Amyloid Beta monomers regulate cyclic adenosine monophosphate response element binding protein functions by activating type-1 insulin-like growth factor receptors in neuronal cells

Alzheimer's disease (AD) is a progressive neurodegenerative disorder associated with synaptic dysfunction, pathological accumulation of beta-amyloid (A beta), and neuronal loss. The self-association of A beta monomers into soluble oligomers seems to be crucial for the development of neurotoxicity (J. Neurochem., 00, 2007 and 1172). A beta oligomers have been suggested to compromise neuronal functions in AD by reducing the expression levels of the CREB target gene and brain-derived neurotrophic factor (BDNF) (J. Neurosci., 27, 2007 and 2628; Neurobiol.
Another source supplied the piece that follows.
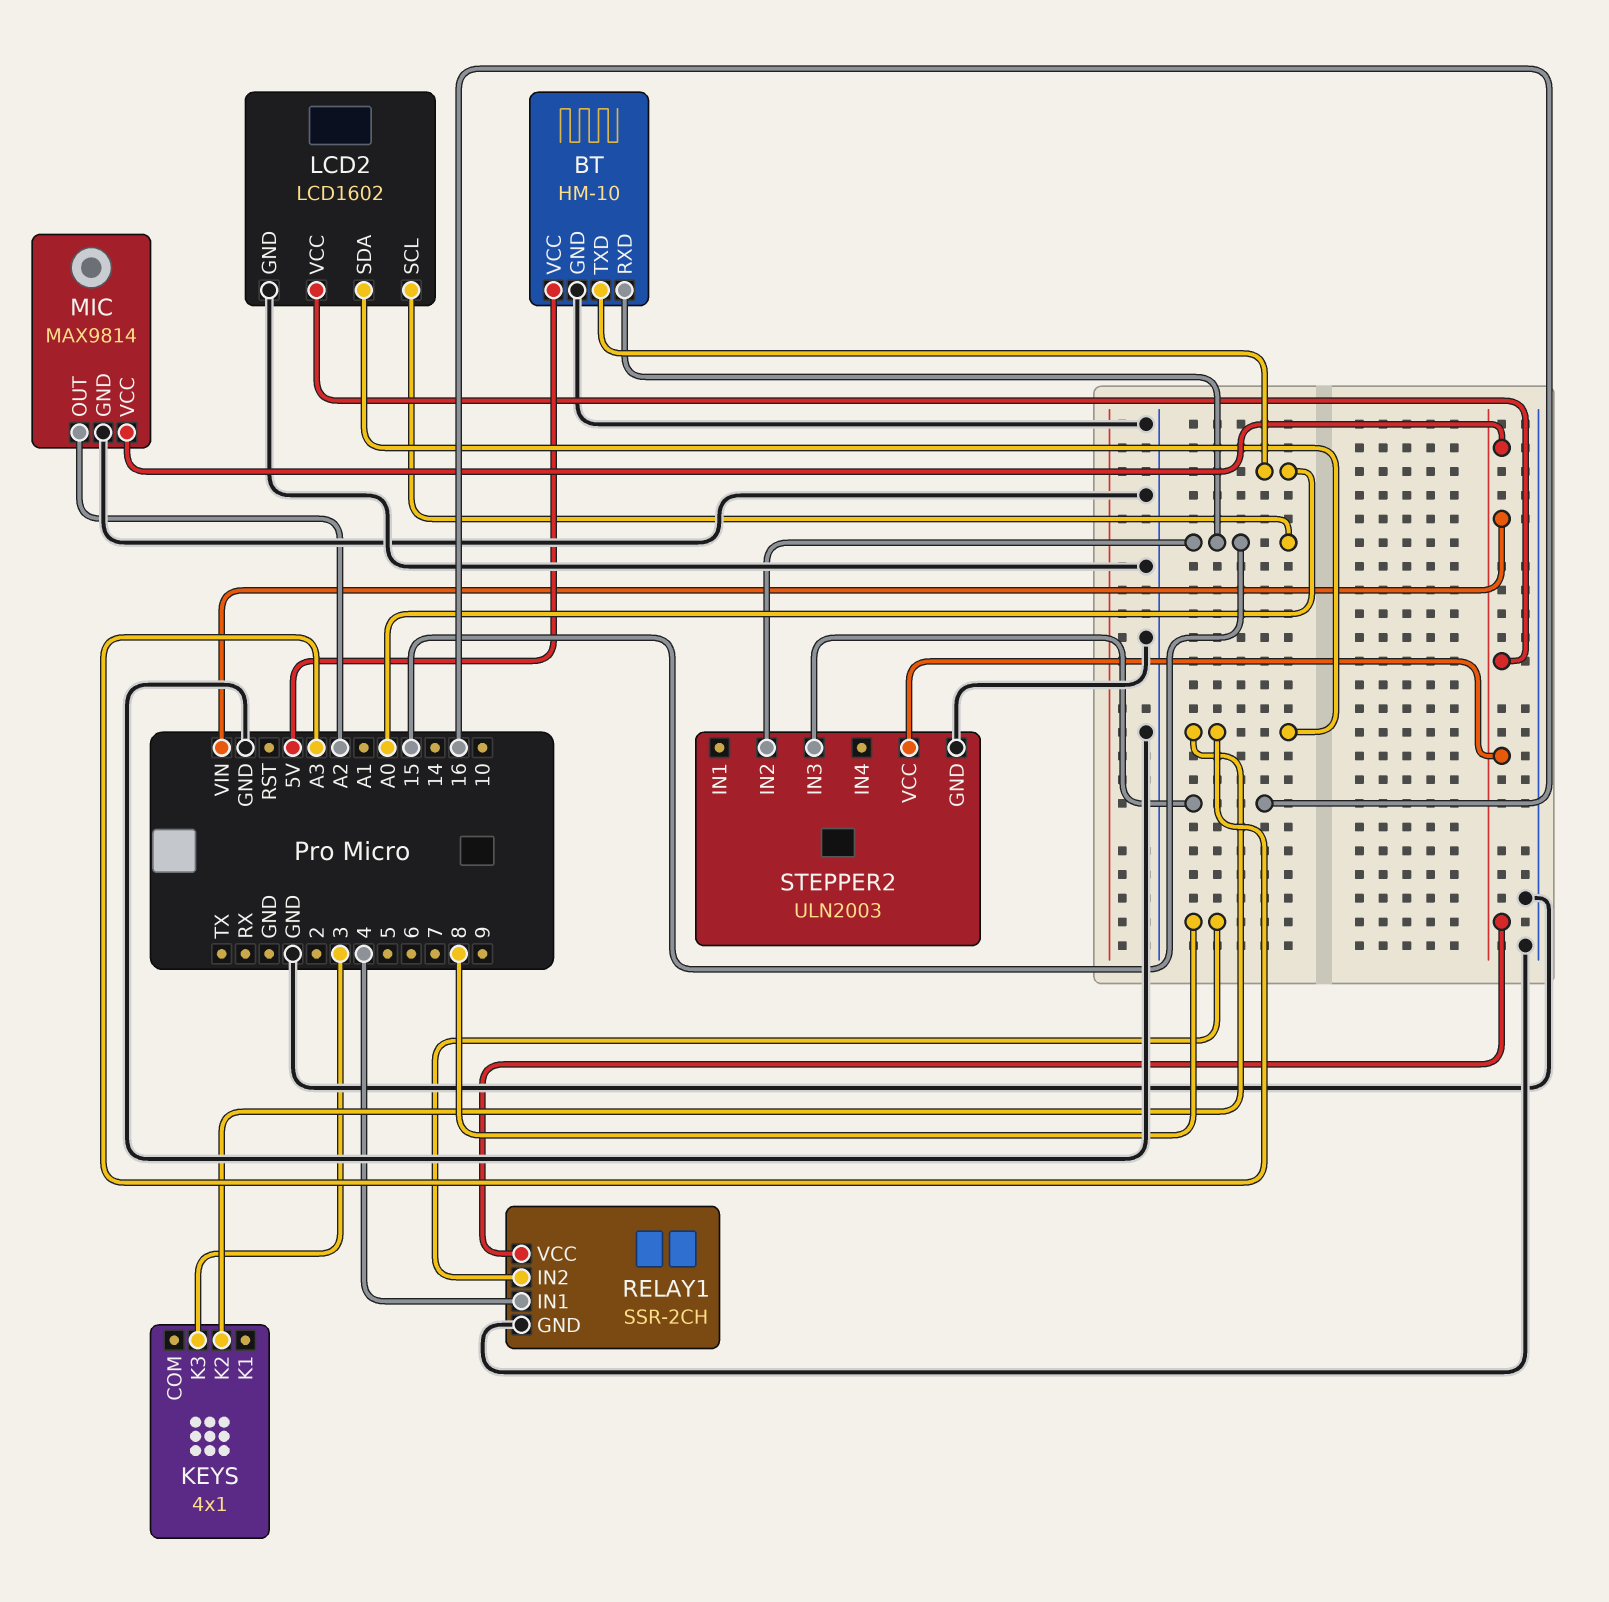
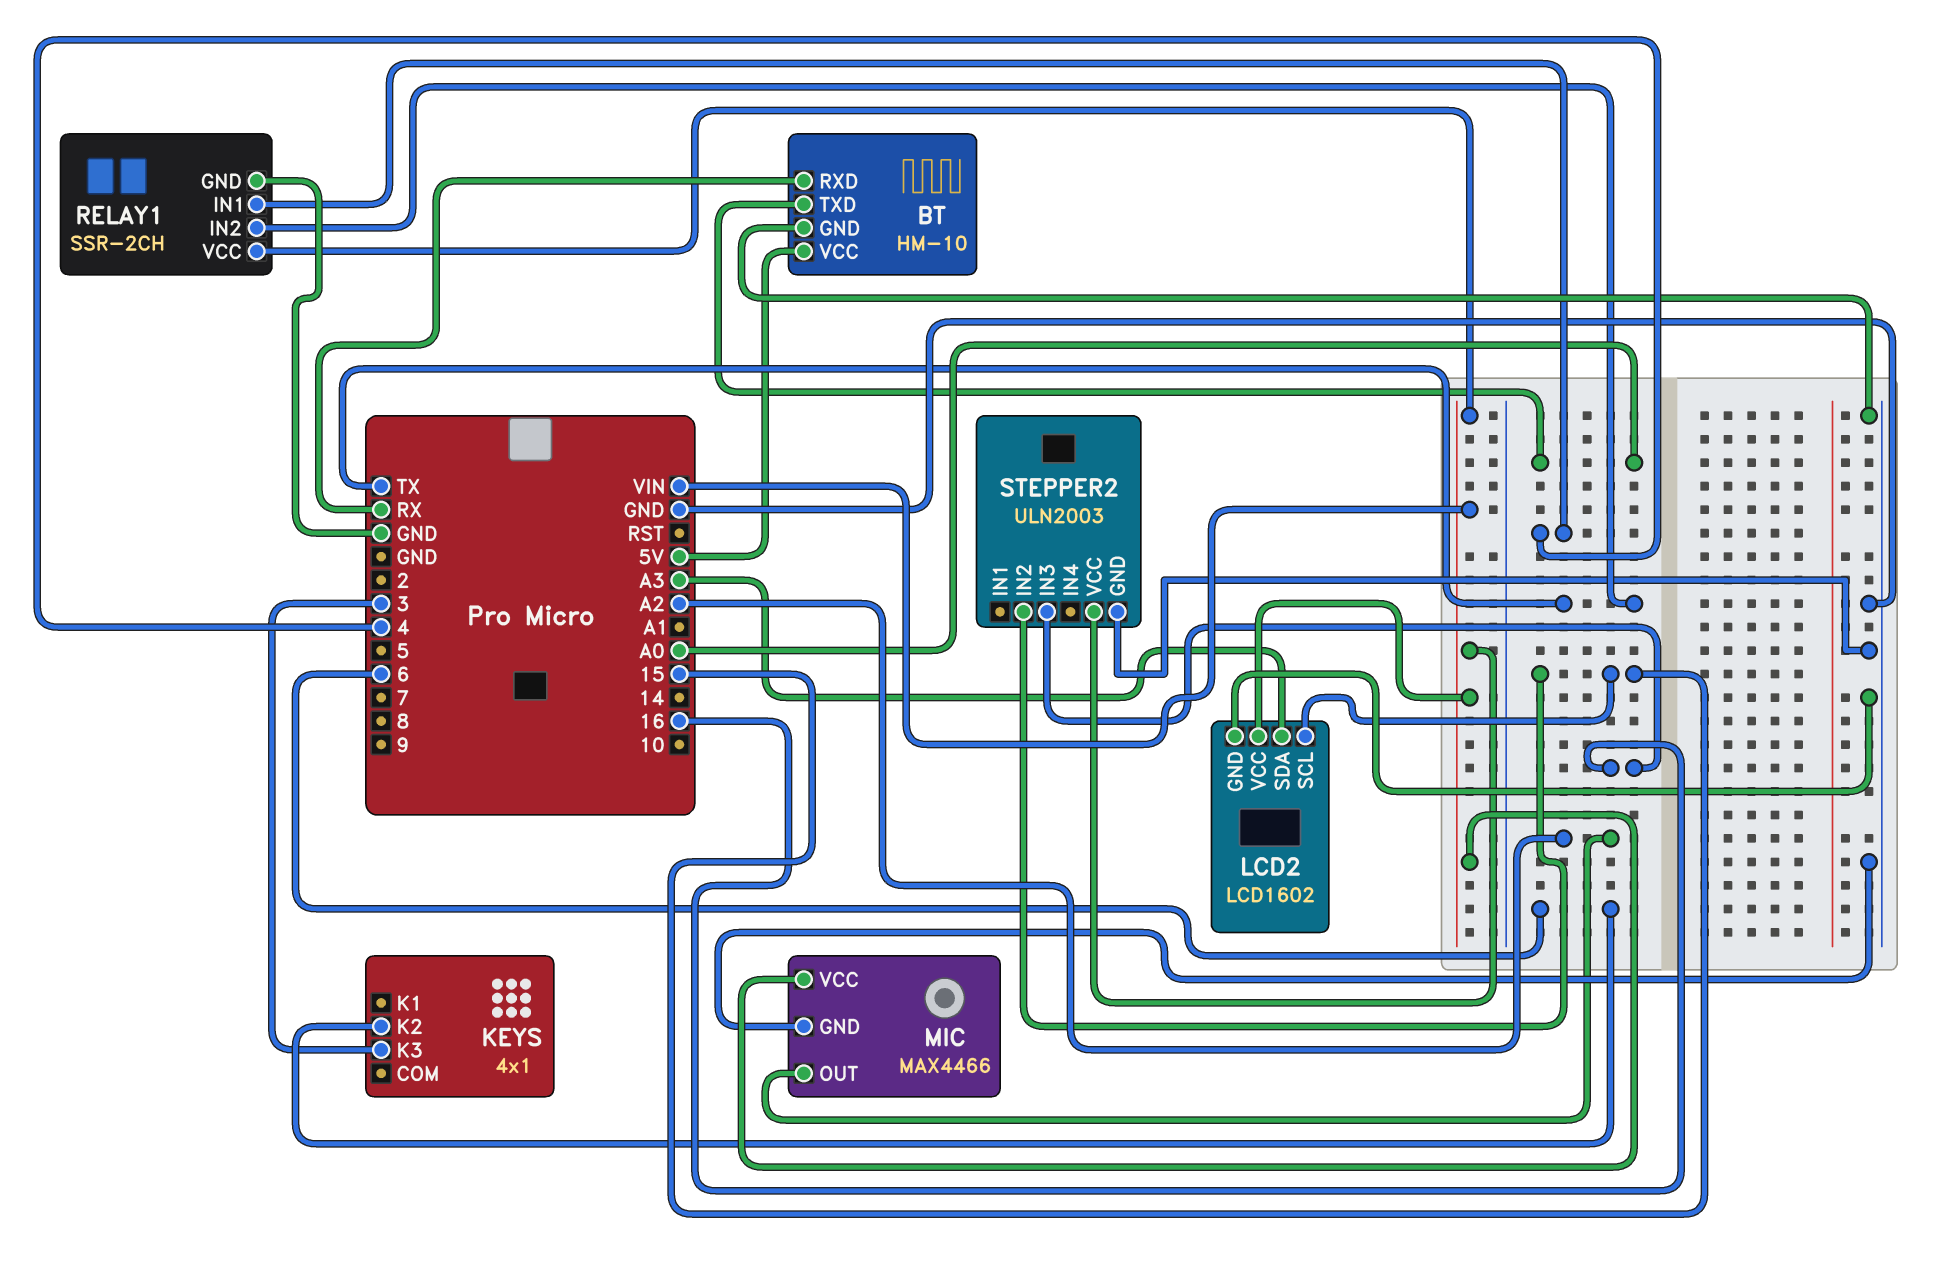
BT pin RXD: 15 -> RX
KEYS pin K2: A3 -> 6
MIC: MAX9814 -> MAX4466
RELAY1 pin IN2: 8 -> TX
Aging, 36, 2015 and 20406 Mol. Neurodegener., 6, 2011 and 60). We previously reported a broad neuroprotective activity of physiological A beta monomers, involving the activation of type-1 insulin-like growth factor receptors (IGF-IRs) (J. Neurosci., 29, 2009 and 10582, Front Cell Neurosci., 9, 2015 and 297). We now provide evidence that A beta monomers, by activating the IGF-IR-stimulated PI3-K/AKT pathway, induce the activation of CREB in neurons and sustain BDNF transcription and release.